* GOAL OF THE EXERCISE *
Return each line below holding the string "Рівне".

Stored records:
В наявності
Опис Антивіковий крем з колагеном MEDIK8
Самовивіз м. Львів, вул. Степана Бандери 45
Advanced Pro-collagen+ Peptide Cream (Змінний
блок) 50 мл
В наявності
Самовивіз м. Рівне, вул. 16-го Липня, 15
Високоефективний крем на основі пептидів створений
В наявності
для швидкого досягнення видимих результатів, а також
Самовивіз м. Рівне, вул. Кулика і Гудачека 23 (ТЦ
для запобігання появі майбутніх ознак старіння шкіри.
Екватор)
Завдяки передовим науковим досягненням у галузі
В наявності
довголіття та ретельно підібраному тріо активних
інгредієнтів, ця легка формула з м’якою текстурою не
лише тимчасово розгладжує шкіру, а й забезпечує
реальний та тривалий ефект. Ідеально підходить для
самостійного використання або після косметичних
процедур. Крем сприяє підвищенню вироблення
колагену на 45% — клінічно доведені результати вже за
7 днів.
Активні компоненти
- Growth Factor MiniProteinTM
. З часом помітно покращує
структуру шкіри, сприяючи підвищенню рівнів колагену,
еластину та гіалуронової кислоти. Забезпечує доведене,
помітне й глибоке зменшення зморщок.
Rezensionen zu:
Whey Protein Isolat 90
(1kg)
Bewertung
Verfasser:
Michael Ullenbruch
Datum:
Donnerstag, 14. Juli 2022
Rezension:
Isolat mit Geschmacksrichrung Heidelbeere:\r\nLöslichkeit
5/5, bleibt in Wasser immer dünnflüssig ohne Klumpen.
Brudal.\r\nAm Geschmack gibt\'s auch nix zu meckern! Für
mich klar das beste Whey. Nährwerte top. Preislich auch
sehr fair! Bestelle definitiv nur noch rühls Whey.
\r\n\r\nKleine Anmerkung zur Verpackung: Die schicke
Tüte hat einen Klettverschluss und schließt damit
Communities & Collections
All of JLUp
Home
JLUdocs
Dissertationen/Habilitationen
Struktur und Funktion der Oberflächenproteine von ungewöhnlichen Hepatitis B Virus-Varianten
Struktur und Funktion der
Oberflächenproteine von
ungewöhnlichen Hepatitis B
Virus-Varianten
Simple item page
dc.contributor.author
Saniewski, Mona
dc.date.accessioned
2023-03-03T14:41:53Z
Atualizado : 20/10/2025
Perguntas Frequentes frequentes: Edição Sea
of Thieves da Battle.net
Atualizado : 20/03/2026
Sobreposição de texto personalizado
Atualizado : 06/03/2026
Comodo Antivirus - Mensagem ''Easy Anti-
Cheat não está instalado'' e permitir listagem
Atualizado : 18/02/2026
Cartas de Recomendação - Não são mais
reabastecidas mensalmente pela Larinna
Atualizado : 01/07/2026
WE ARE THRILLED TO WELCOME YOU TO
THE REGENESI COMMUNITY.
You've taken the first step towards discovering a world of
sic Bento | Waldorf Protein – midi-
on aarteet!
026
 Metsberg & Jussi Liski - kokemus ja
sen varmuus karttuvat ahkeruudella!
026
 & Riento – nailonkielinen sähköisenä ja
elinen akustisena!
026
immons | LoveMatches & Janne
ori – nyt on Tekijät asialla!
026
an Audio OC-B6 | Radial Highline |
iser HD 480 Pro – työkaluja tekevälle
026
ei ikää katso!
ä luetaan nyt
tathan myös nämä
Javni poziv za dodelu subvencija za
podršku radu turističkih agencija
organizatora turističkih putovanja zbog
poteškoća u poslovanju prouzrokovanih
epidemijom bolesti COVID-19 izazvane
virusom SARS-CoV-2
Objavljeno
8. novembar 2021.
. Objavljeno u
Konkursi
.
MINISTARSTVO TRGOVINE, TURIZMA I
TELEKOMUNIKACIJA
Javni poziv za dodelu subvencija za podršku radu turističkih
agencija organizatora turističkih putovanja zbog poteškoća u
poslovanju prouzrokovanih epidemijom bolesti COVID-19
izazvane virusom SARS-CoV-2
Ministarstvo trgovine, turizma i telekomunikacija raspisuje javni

* RESPONSE BELOW *
Самовивіз м. Рівне, вул. 16-го Липня, 15
Самовивіз м. Рівне, вул. Кулика і Гудачека 23 (ТЦ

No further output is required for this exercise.